* [WHAT IS BEING ASKED] Copy each of the following lines word for word, keeping their order and wording unchanged.

* [Saved data entries]
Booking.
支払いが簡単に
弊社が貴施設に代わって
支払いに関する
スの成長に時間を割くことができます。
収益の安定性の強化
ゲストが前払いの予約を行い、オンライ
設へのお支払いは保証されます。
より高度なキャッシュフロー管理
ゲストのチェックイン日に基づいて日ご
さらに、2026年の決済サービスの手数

* [REPLY]
Booking.
支払いが簡単に
弊社が貴施設に代わって
支払いに関する
スの成長に時間を割くことができます。
収益の安定性の強化
ゲストが前払いの予約を行い、オンライ
設へのお支払いは保証されます。
より高度なキャッシュフロー管理
ゲストのチェックイン日に基づいて日ご
さらに、2026年の決済サービスの手数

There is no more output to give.